Sécurité

Abdelhak Khiame : « Le Maroc est toujours en alerte maximale »

Abdelhak Khiame, Directeur du Bureau central d’investigations judiciaires (BCIJ). Sale, Maroc - 06 mars 2018. © Nabila el hadad pour JA

Situation dans le Sahel, collaboration avec l’Algérie, retour des combattants de Daesh, coordination avec les services étrangers… Le patron du BCIJ se met à table.

Il est le visage de la lutte antiterroriste au Maroc, et il l’était avant même la création du Bureau central d’investigations judiciaires (BCIJ). Abdelhak Khiame, 58 ans, qui menait, en tant que patron de la Brigade nationale de la police judiciaire (BNPJ), les enquêtes les plus importantes (y compris celles liées au terrorisme), a l’habitude de communiquer avec les médias. Ce qui revient, quand on est un haut cadre sécuritaire, à ne pas en dire trop. Entretien.

Jeune Afrique : Une présumée cellule terroriste démantelée en moyenne toutes les trois semaines depuis la création du BCIJ. Ne faites-vous pas dans l’effet d’annonce ?

Abdelhak Khiame : Notre stratégie a toujours reposé sur l’anticipation et la prévention, et elle a porté ses fruits. Les années 2015 et 2016 ont été marquées par la recrudescence du phénomène terroriste partout dans le monde. Nous sommes passés de 21 cellules démantelées en 2015 à 19 en 2016 et à seulement 9 en 2017.

Il y a une autre organisation que je considère comme terroriste : le Polisario

Le risque terroriste est toujours omniprésent au Maroc. Estimez-vous que le danger se rapproche avec le redéploiement des combattants de Daesh dans la région du Sahel ?

Tout à fait ! L’étau s’est resserré sur Daesh en Irak et en Syrie. Ses cadres ont alors opté pour le Maghreb. Le groupe terroriste compte déjà une branche très active en Libye, où le conflit politique lui facilite les choses. Dans cette région du Sahel, il y a une autre organisation que je considère comme terroriste : le Polisario. Nous avons recensé plus d’une centaine de ses membres opérant au sein d’Aqmi, avec laquelle ils ont été impliqués dans des attaques menées dans le nord de la Mauritanie. Et si on ajoute à cela l’absence de collaboration des services algériens, cela rend le climat dans la région propice au développement du terrorisme.

Ce manque de collaboration avec l’Algérie peut-il être dépassé ? En quoi se répercute-t-il sur le Maroc ?

Une collaboration avec les services algériens reste bien entendu souhaitée et envisageable. Il suffit que nos voisins acceptent de dissocier les questions politiques des enjeux sécuritaires. D’autant que ce manque de collaboration est préjudiciable pour les deux pays.
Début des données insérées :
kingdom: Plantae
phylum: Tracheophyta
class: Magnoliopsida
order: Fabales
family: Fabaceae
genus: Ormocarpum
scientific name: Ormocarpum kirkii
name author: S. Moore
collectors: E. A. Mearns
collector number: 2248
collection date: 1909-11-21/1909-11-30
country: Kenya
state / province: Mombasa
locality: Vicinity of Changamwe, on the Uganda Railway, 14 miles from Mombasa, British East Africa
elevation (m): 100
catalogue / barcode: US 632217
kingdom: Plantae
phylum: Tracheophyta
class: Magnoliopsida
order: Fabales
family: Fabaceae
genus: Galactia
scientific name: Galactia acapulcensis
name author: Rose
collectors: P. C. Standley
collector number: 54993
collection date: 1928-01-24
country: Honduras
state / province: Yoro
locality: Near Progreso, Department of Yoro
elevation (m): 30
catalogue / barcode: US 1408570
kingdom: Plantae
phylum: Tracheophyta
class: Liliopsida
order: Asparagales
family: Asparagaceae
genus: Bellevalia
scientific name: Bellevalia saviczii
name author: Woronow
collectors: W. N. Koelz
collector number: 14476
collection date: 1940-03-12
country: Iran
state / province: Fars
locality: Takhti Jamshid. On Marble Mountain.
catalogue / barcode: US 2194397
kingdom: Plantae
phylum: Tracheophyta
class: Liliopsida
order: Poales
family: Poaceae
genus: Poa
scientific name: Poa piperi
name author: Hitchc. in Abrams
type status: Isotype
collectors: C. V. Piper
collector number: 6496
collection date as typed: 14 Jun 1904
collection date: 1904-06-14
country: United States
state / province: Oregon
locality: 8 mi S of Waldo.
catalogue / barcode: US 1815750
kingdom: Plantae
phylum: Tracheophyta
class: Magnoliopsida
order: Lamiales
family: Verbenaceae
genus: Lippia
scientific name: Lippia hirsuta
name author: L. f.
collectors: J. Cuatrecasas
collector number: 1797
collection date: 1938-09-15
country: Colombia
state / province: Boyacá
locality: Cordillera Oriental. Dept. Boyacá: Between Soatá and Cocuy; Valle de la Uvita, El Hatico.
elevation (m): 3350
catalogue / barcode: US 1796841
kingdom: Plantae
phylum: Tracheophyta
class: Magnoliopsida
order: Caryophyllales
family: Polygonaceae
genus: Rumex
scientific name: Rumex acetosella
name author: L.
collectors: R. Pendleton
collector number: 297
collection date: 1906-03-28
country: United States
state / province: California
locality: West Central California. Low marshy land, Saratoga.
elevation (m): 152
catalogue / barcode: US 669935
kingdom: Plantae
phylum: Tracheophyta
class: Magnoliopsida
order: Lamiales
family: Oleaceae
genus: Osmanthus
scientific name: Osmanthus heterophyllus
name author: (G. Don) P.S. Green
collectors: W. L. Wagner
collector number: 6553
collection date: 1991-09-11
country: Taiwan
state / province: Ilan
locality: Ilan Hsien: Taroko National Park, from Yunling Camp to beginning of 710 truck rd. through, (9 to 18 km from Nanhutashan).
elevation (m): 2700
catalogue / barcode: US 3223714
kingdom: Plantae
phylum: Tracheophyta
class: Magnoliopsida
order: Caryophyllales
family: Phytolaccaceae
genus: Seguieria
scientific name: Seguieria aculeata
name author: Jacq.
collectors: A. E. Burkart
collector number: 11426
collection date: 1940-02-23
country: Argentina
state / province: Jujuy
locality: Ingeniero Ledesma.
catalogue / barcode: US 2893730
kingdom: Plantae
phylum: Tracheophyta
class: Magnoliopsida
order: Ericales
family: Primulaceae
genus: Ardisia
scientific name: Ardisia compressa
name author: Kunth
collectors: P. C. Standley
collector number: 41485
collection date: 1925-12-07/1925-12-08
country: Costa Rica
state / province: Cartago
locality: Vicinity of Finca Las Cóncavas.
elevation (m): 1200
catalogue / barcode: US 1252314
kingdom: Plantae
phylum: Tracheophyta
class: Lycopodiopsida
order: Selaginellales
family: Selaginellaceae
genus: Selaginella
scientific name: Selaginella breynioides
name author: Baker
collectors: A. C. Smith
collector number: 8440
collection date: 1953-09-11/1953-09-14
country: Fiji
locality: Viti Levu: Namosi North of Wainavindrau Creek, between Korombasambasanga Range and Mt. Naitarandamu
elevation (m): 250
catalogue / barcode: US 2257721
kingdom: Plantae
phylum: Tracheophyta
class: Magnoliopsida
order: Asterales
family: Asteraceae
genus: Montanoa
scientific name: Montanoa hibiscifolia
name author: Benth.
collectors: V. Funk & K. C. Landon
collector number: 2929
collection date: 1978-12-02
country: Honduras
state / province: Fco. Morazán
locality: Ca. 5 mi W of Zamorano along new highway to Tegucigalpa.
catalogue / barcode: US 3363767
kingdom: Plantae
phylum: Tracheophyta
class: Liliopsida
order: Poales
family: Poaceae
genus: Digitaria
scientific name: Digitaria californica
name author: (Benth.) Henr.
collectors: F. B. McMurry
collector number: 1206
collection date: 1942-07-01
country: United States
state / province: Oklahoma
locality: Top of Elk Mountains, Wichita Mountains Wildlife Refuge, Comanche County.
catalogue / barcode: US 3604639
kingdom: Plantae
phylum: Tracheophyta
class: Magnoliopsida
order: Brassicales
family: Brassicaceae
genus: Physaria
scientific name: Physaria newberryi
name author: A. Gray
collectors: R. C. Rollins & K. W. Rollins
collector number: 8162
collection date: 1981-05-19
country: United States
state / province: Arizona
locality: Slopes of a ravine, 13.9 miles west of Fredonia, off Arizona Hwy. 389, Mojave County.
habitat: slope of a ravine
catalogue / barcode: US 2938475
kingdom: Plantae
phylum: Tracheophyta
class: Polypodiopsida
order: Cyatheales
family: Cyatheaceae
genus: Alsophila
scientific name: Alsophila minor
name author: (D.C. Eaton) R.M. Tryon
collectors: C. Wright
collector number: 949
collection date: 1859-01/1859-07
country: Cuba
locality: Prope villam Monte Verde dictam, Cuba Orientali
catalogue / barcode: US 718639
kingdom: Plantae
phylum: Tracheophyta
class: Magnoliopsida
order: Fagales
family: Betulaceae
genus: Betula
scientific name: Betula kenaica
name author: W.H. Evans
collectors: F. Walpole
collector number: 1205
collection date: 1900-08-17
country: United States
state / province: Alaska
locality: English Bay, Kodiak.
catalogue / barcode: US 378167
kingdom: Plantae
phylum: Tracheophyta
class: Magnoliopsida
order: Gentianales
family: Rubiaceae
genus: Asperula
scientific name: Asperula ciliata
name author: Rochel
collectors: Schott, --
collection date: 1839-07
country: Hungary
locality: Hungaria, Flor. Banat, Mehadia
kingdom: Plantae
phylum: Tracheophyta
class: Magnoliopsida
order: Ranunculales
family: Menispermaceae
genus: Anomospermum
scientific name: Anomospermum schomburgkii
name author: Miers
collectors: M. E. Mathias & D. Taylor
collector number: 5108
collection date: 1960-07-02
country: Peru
Il nous impose par exemple de redoubler d’efforts pour contrôler nos frontières.

Nous avons identifié de manière catégorique 1 668 Marocains qui ont rejoint Daesh

Doit-on comprendre que le Maroc renforce davantage la surveillance de ses frontières avec l’Algérie ou encore celles des provinces du Sud ?

Nos services de sécurité restent vigilants à tous nos points frontaliers. Il n’y a pas de distinction entre le Nord ou le Sud, l’Est ou l’Ouest. Comme nous n’avons pas différents niveaux d’alerte, nous sommes tout le temps en alerte maximale.

Combien de Marocains ont combattu pour Daesh ? Connaît-on leur sort ? Sont-ils précisément localisés ?

Nous avons identifié de manière catégorique 1 668 Marocains qui ont rejoint Daesh. Certains ont dû être tués au combat contre les forces de la coalition, mais nous n’avons pas, pour l’instant, les moyens de connaître leur nombre. En revanche, tous ces individus sont connus de nos services et seront arrêtés s’ils tentent de rentrer au pays. C’est le cas d’une centaine d’entre eux, que nous avons interceptés et présentés devant la justice.

Au Maroc, il n’y a pas de cloisonnement entre les services

Le succès du BCIJ auprès des services de renseignements étrangers n’attise-t-il pas la jalousie des autres services, notamment la Direction générale des études et de la documentation (DGED), chargée du renseignement extérieur ?

La DGED fait son travail. Et quand elle a des informations utiles pour la sûreté du pays, elle les communique à la DGST. Et vice versa. Au Maroc, il n’y a pas de cloisonnement entre les services. Tous travaillent main dans la main, car c’est la sécurité des citoyens qui prime.